## Exercise directions
Write out every record in full, keeping each character exactly as it is.

Items listed in a dataset
BEGIN
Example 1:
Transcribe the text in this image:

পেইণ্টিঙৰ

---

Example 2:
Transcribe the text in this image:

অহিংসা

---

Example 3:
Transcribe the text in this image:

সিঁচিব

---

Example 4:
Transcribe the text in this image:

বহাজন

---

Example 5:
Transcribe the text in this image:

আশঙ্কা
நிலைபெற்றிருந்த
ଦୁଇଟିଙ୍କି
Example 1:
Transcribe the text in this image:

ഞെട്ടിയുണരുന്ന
END
## Answer to this exercise
Example 1:
Transcribe the text in this image:

পেইণ্টিঙৰ

---

Example 2:
Transcribe the text in this image:

অহিংসা

---

Example 3:
Transcribe the text in this image:

সিঁচিব

---

Example 4:
Transcribe the text in this image:

বহাজন

---

Example 5:
Transcribe the text in this image:

আশঙ্কা
நிலைபெற்றிருந்த
ଦୁଇଟିଙ୍କି
Example 1:
Transcribe the text in this image:

ഞെട്ടിയുണരുന്ന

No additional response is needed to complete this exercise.